Hasty Briefsbeta

dgsh – Directed Graph Shell

6 hours ago
  • #data processing
  • #parallel computing
  • #Unix shell
  • dgsh is a Unix-style shell based on bash, designed for constructing sophisticated and efficient big data processing pipelines.
  • It allows the specification of pipelines with non-linear, non-uniform operations forming directed acyclic process graphs.
  • dgsh introduces new ways for inter-process communication, including commands like comm, cat, and paste adapted for multiple inputs and outputs.
  • The shell supports multipipe blocks for asynchronous command execution, enabling parallel processing.
  • dgsh scripts follow bash syntax with added multipipe blocks, allowing recursive composition of commands.

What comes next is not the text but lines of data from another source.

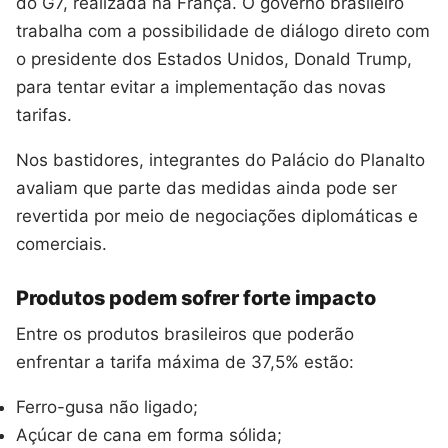
do G7, realizada na França. O governo brasileiro
trabalha com a possibilidade de diálogo direto com
o presidente dos Estados Unidos, Donald Trump,
para tentar evitar a implementação das novas
tarifas.
Nos bastidores, integrantes do Palácio do Planalto
avaliam que parte das medidas ainda pode ser
revertida por meio de negociações diplomáticas e
comerciais.
Produtos podem sofrer forte impacto
Entre os produtos brasileiros que poderão
enfrentar a tarifa máxima de 37,5% estão:
Ferro-gusa não ligado;
Açúcar de cana em forma sólida;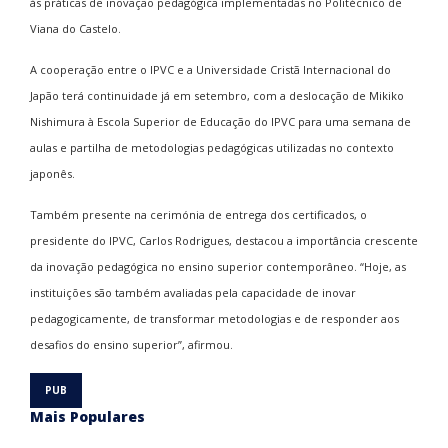
às práticas de inovação pedagógica implementadas no Politécnico de
Viana do Castelo.
A cooperação entre o IPVC e a Universidade Cristã Internacional do
Japão terá continuidade já em setembro, com a deslocação de Mikiko
Nishimura à Escola Superior de Educação do IPVC para uma semana de
aulas e partilha de metodologias pedagógicas utilizadas no contexto
japonês.
Também presente na cerimónia de entrega dos certificados, o
presidente do IPVC, Carlos Rodrigues, destacou a importância crescente
da inovação pedagógica no ensino superior contemporâneo. “Hoje, as
instituições são também avaliadas pela capacidade de inovar
pedagogicamente, de transformar metodologias e de responder aos
desafios do ensino superior”, afirmou.
Mais Populares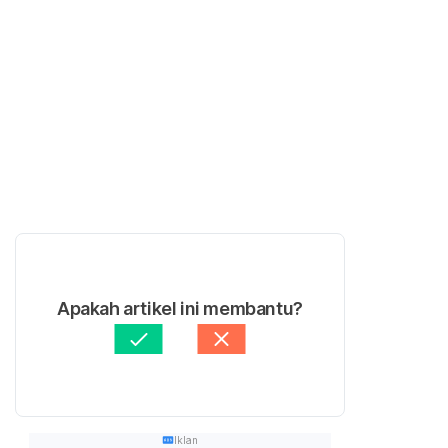
Apakah artikel ini membantu?
Iklan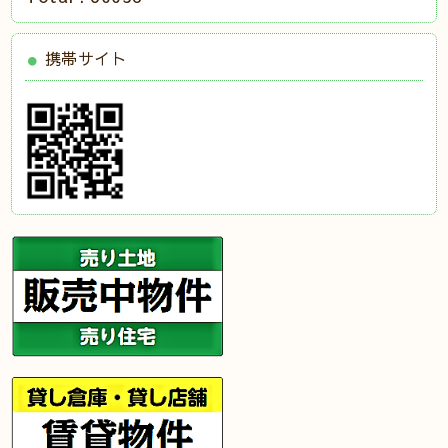
携帯サイト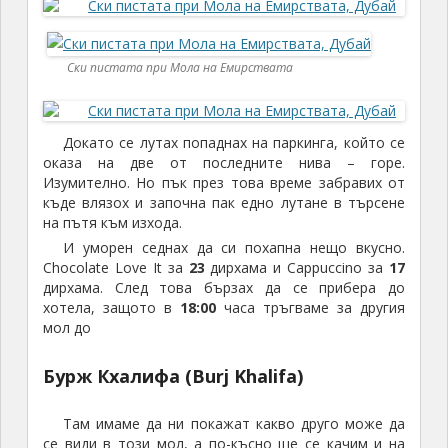
Ски пистата при Мола на Емирствата
Докато се лутах попаднах на паркинга, който се
оказа на две от последните нива – горе.
Изумително. Но пък през това време забравих от
къде влязох и започна пак едно лутане в търсене
на пътя към изхода.
И уморен седнах да си похапна нещо вкусно.
Chocolate Love It за
23
дирхама и Cappuccino за
17
дирхама. След това бързах да се прибера до
хотела, защото в
18:00
часа тръгваме за другия
мол до
Бурж Кхалифа (Burj Khalifa)
Там имаме да ни покажат какво друго може да
се види в този мол, а по-късно ще се качим и на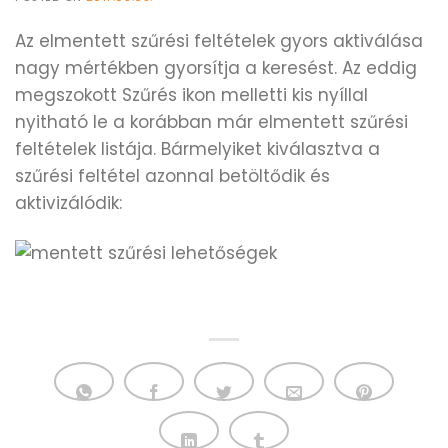
Az elmentett szűrési feltételek gyors aktiválása
nagy mértékben gyorsítja a keresést. Az eddig
megszokott Szűrés ikon melletti kis nyíllal
nyitható le a korábban már elmentett szűrési
feltételek listája. Bármelyiket kiválasztva a
szűrési feltétel azonnal betöltődik és
aktivizálódik: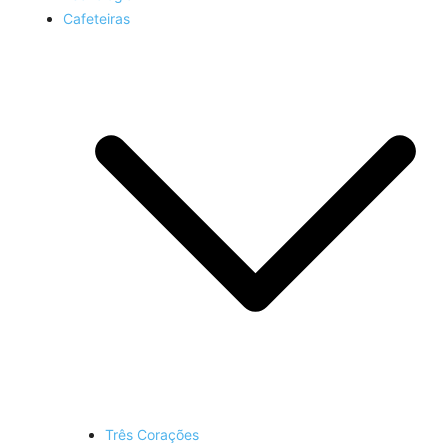
Cafeteiras
Três Corações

  • Examples demonstrate dgsh's capabilities, including comparing compression utilities, processing Git history, and analyzing C source code metrics.
  • Adapted Unix tools in dgsh support multiple inputs and outputs, enhancing their utility in pipeline construction.
  • Installation requires commands like make, gcc, and git, with testing requiring additional utilities like wbritish and curl.
  • The suite has been tested on Debian, Ubuntu, FreeBSD, and Mac OS X, with a Cygwin port in progress.
  • GraphViz can visualize dgsh process graphs, aiding in pipeline design and debugging.